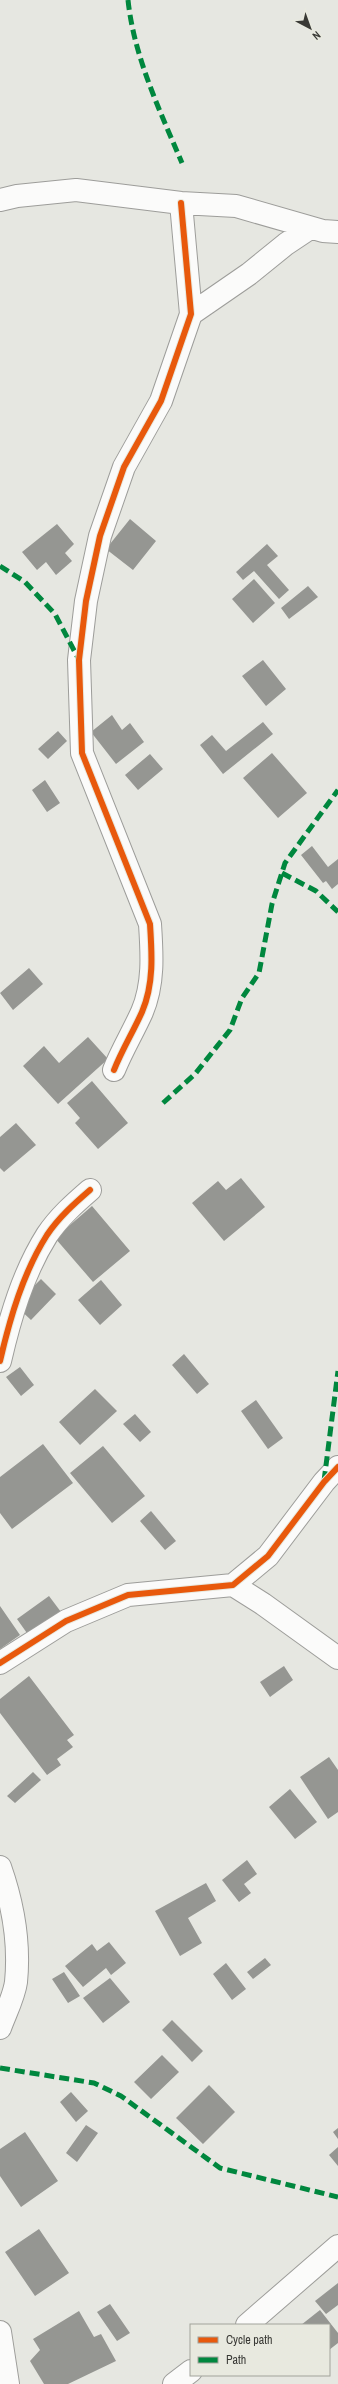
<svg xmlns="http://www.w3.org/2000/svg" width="338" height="2384" viewBox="0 0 338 2384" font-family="'Archivo Narrow',sans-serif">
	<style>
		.building { fill: #959692 }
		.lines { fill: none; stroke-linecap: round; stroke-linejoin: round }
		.minor-casing { stroke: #9d9d9a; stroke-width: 24 }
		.minor { stroke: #fbfbfa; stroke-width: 22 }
		.quiet { stroke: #00873e; stroke-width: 5; stroke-dasharray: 10 5; stroke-linecap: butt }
		.cycleway-casing { stroke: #e8e9df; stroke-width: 8 }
		.cycleway { stroke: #e8590c; stroke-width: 6 }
	</style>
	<rect width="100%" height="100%" fill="#e6e7e1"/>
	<path class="building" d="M130,519L156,541L133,570L106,549Z
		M57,524L74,544L65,553L72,561L56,575L46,562L37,570L22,552Z
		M267,544L278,556L267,565L289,590L279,599L254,571L243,580L236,572Z
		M254,579L275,603L253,623L232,599Z
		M308,586L318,597L289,619L281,608Z
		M263,660L286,689L266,706L242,676Z
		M112,715L122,730L130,723L144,742L116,764L91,732Z
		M263,722L273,734L223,774L200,745L212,735L226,751Z
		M58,731L67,741L48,759L38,749Z
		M272,753L307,793L278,818L243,778Z
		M150,754L163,769L138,790L125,775Z
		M45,780L60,803L47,812L32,790Z
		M312,846L328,867L338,859V884L332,889L326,881L323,883L301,855Z
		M29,968L43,984L13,1010L0,993Z
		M88,1037L108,1059L58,1104L23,1066L44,1046L59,1063Z
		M92,1081L128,1123L98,1149L75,1123L80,1118L67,1103Z
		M16,1123L36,1145L4,1172L0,1168V1137Z
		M241,1178L265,1207L224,1241L192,1203L218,1181L226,1190Z
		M92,1206L130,1251L93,1282L55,1238Z
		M41,1279L56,1294L31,1320L15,1305Z
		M101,1280L122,1305L100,1325L78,1300Z
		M184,1354L209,1384L197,1394L172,1365Z
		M20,1367L34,1385L21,1396L6,1377Z
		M95,1389L117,1411L80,1445L59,1422Z
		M256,1400L283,1438L268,1449L241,1411Z
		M135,1414L151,1432L140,1442L123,1424Z
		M43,1444L73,1483L12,1529L0,1513V1477Z
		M103,1446L145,1496L112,1523L70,1473Z
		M151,1511L176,1541L165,1550L140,1521Z
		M49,1596L61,1612L29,1636L17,1619Z
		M0,1606L20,1635L0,1649Z
		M284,1666L293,1680L270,1697L260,1682Z
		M29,1676L74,1735L67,1740L73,1747L57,1759L61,1765L47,1775L0,1713V1699Z
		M329,1757L338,1770V1812L328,1819L300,1777Z
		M33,1772L41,1780L15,1803L7,1796Z
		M290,1789L317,1822L295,1839L269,1807Z
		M247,1860L257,1874L244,1884L251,1893L239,1902L222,1880Z
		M206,1883L216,1901L188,1918L202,1943L180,1956L155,1911Z
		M109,1942L126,1963L111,1975L106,1968L83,1987L65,1966L92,1944L97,1951Z
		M265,1958L271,1965L253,1979L247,1972Z
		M226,1963L246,1989L232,2000L213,1974Z
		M64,1972L80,1996L68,2003L52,1979Z
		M110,1978L130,2002L103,2023L83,1998Z
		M172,2020L203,2051L192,2062L162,2030Z
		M162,2055L179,2072L151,2099L134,2082Z
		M209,2085L235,2112L203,2144L176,2118Z
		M71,2092L88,2111L76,2122L60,2102Z
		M86,2125L98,2133L77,2162L66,2153Z
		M338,2128V2139L333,2132Z
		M25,2132L58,2181L21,2207L0,2176V2149Z
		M338,2147V2166L329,2155Z
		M39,2229L69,2273L35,2296L5,2252Z
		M338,2283V2305L326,2314L315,2301Z
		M110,2304L130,2333L117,2341L97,2312Z
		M320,2310L338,2333V2343L329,2350V2325H301Z
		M79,2311L94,2337L101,2334L116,2361L68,2384H44L30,2361L40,2350L33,2339Z"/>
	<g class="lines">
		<defs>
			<path id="minor" d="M0,200L17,196L76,190L181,203L236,206L323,231L338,232
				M191,314L249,274L286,244L310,228
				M114,1070C122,1050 133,1032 142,1012C154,984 152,954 150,924L82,753L79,660L86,601L100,536L124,467L161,401L191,314L181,203
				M0,1361C10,1318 23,1273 47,1235C59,1217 75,1203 90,1190
				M233,1585L263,1604L338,1658
				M0,1663L66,1621L128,1595L233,1585L268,1556L324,1482L338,1467
				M0,1867C13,1904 20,1942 16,1982C14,1997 5,2014 0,2028
				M247,2325L338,2246
				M0,2332L8,2384
				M174,2384L191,2371"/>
		</defs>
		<use href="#minor" class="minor-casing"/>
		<use href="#minor" class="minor"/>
		<path class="quiet" d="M128,0C134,57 160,111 182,163
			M0,566L25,582L55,614L78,658
			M282,873L316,891L338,912
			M163,1103L195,1074L230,1030L242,998L259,973L272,904L285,863L338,790
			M324,1481L338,1371
			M0,2068L94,2083L121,2096L220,2168L338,2197"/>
		<defs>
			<path id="cycleway" d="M114,1070C122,1050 133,1032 142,1012C154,984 152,954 150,924L82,753L79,660L86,601L100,536L124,467L161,401L191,314L181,203
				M0,1361C10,1318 23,1273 47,1235C59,1217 75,1203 90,1190
				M0,1663L66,1621L128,1595L233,1585L268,1556L324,1482L338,1467"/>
		</defs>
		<use href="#cycleway" class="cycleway-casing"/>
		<use href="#cycleway" class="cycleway"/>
	</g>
	<rect x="190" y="2324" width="140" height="52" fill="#e8e9df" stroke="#a2a39b"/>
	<rect x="198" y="2337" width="20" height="6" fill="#e8590c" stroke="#a2a39b"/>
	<text x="226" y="2344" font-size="12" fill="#393935">Cycle path</text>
	<rect x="198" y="2357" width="20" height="6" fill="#00873e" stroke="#a2a39b"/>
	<text x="226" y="2364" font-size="12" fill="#393935">Path</text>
	<g transform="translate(310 28) rotate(139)" stroke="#e8e9df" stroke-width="3" paint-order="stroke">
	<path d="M0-3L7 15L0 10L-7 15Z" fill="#393935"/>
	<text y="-6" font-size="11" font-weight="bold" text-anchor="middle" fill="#393935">N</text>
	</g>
</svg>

※ ※ ※

- What you have to do:
Each line in the data that holds the word "lines" must be copied.

- Result of the task:
		.lines { fill: none; stroke-linecap: round; stroke-linejoin: round }
	<g class="lines">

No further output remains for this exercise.